§ **WORK TO BE COMPLETED**
Quote the text of the items below word for word, leaving out the pictures.

──────

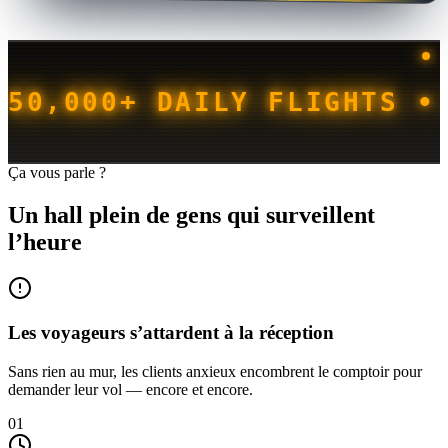
50,000+ DAILY FLIGHTS •
Ça vous parle ?
Un hall plein de gens qui surveillent
l’heure
Les voyageurs s’attardent à la réception
Sans rien au mur, les clients anxieux encombrent le comptoir pour
demander leur vol — encore et encore.
01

──────

§ **ANSWER FOR THE TASK**
50,000+ DAILY FLIGHTS •
Ça vous parle ?
Un hall plein de gens qui surveillent
l’heure
Les voyageurs s’attardent à la réception
Sans rien au mur, les clients anxieux encombrent le comptoir pour
demander leur vol — encore et encore.
01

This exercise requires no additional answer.